Because I can't see the server from my local workstations, I cannot set up all the other standard stuff - A/D, DNS, DHC etc, so I need to get the PING operational before trying anything else.

lars
05-05-2005, 10:41 PM
I'm facing the same problem here. Server (win2003) with two LANcards. I can ping one of them but cannot ping the orther. Firewall is disabled for the moment. I'm sarching for two days now... All suggestions are very welcome.
We got four servers running now and it's the first time I cannot solve this one...

:help: Thanx! :thumbs:

ninja
05-05-2005, 11:36 PM
Check gateways and subnet masks.

lars
05-05-2005, 11:52 PM
Check gateways and subnet masks.

Gateways and subnet masks are OK. In fact the server is running OK (AD, DHCP, DNS, Routering and RAS ...) except for one thing (janaserver) so I tried to ping the two cards and one doesn't respond (192.168.0.1), the other does. From server to client pinging is no problem, from client to server it is.
I compared the settings with an other server and I can't find any relevant differences...

Stocky
10-05-2005, 09:32 AM
I have now solved my problem.

As I mentioned previously, this server has been set up as a "test" environment to allow me to trial and experiment with different products and not affect our production network.

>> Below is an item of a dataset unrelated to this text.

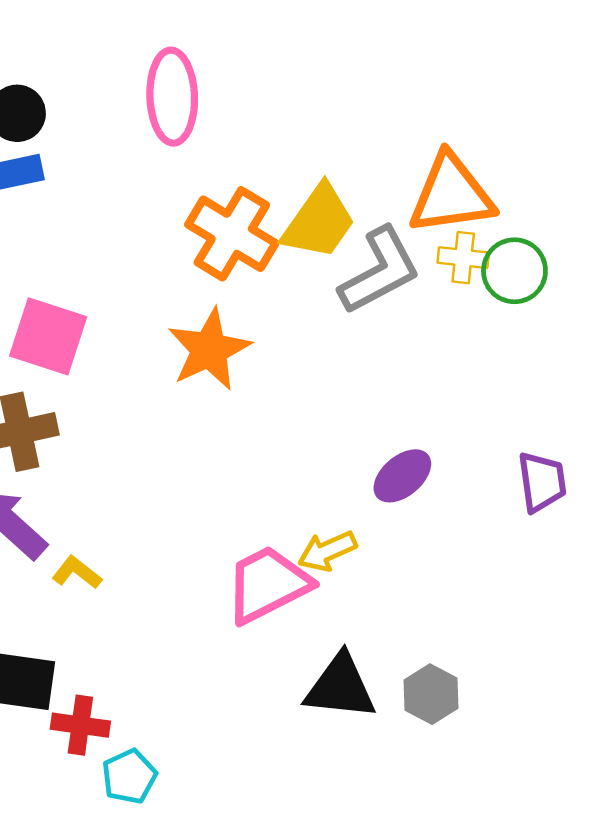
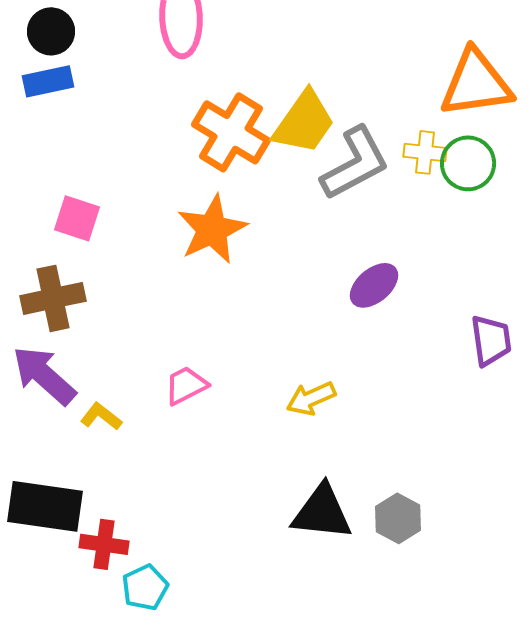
orange triangle: (451, 194) -> (476, 83), moved
pink square: (48, 336) -> (77, 218), size x0.7
purple ellipse: (402, 476) -> (374, 285), moved
pink trapezoid: (268, 584) -> (186, 385), moved, size x0.6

The server is loaded with Windows 2003 SP1 software; it is a domain controller; has Microsoft SQL server; DNS; DHCP; WINS etc running. I have also installed the latest Microsoft's IAS server to allow the box to act as a proxy server and firewall in addition to its other tasks.

The problem was with the IAS server software, it seems that the firewall MUST be configured to allow connectivity to the client PCs; by default it blocks virtually all traffic. This was preventing ping request and (of course) connection to the domain by the client workstations.

A simple change to the IAS configuration solved the problem. Be careful when dealing with the local network - even though the server's IP address was in the set range for the local network, IAS failed to recognise it and I had to set it specifically as the local host!!!

Graham L
10-05-2005, 04:53 PM
So it was all working perfectly, and doing what it was told. Unusual. :rolleyes:

Just very good security, preventing any naughty behaviour. Just as a byproduct it was preventing any other sort of behaviour. That's nearly as effective as a pair of sidecutters.

Stocky
17-05-2005, 09:17 AM
I guess it is being politically correct. I don't care who you are, what you do, when you want to do it or even how you do it - you cant!!!

bestoption
28-05-2005, 02:45 AM
I am having a very similar problem after making my Windows 2003 Server a Domain controller after installing Acive Directory. Not sure if AD install would cause another firewall to get enabled which would block 'ping' to this server by any other machine within the internal network. This Server can ping all the other machines just fine.

Any help would be appreciated.

Graham L
28-05-2005, 03:38 PM
Welcome to PF1.

It is quite likely to be a changed security setting, or a modified list of running services.

As for the details ... surely there's someone using this software. ;)

Stocky
31-05-2005, 09:20 AM
Yes, I am. My server is a domain controller using active directory (obviously). It has DNS, DHCP, WINS and all the standard stuff you would expect on a Server that is the only one in a small network.

I also installed Microsoft's ISA server to provide proxy and firewalling capability. Bear in mind, this is a small network designed to simulate parts of the larger network I use at work, so I can become familiar with the various Microsoft products, experiment and troubleshoot.

The issue I faced was the ISA server. It was installed in its default configuration and unfortunately that "blocked" several classes of network messages and required the correct configuration before things would work.

The main issue was that the server (tagged as Local Host) was not recognised as being a member of the local network. It was, but who knows why, perhaps the local host overrides the local network settings. Basically, the configuration rules were set up based on the local network which did not seem to get applied to the local host for some reason.

The fix was to include the local host in the rules that allowed pings, DNS etc. Once that was done - everything worked as normal.